## What you have to do
For the data below, give again exactly the lines from the one containing "26: (247, 134)" through the one containing "1: (745, 404)", both ends included, and no others.

Records contained in a dataset:
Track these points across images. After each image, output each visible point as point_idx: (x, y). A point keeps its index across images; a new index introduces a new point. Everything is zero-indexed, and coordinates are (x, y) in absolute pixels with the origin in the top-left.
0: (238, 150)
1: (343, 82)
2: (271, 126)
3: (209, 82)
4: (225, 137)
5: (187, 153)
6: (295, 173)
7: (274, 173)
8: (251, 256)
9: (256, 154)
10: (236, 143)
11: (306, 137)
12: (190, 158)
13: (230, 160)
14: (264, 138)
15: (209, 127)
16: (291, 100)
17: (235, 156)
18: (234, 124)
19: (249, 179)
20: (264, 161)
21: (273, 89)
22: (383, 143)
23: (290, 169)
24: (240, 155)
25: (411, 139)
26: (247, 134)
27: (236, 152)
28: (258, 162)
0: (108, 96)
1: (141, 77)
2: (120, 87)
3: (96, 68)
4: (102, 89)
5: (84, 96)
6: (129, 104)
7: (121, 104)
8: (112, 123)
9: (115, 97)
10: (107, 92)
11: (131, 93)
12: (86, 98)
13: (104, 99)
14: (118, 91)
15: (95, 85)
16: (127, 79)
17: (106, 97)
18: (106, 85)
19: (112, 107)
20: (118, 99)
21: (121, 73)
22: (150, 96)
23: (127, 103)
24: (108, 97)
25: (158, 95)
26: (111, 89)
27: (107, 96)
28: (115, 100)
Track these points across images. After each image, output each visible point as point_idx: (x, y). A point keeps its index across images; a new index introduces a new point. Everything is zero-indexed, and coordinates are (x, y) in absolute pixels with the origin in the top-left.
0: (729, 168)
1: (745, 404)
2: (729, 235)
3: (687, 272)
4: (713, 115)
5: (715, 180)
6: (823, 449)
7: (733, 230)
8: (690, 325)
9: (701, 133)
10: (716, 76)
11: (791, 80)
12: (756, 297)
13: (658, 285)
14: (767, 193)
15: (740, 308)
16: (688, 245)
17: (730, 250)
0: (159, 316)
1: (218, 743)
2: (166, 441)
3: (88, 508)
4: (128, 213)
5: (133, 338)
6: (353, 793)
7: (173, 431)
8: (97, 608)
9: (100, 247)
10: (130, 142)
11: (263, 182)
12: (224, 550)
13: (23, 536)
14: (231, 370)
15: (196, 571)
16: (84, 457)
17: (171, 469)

## Solved problem
26: (247, 134)
27: (236, 152)
28: (258, 162)
0: (108, 96)
1: (141, 77)
2: (120, 87)
3: (96, 68)
4: (102, 89)
5: (84, 96)
6: (129, 104)
7: (121, 104)
8: (112, 123)
9: (115, 97)
10: (107, 92)
11: (131, 93)
12: (86, 98)
13: (104, 99)
14: (118, 91)
15: (95, 85)
16: (127, 79)
17: (106, 97)
18: (106, 85)
19: (112, 107)
20: (118, 99)
21: (121, 73)
22: (150, 96)
23: (127, 103)
24: (108, 97)
25: (158, 95)
26: (111, 89)
27: (107, 96)
28: (115, 100)
Track these points across images. After each image, output each visible point as point_idx: (x, y). A point keeps its index across images; a new index introduces a new point. Everything is zero-indexed, and coordinates are (x, y) in absolute pixels with the origin in the top-left.
0: (729, 168)
1: (745, 404)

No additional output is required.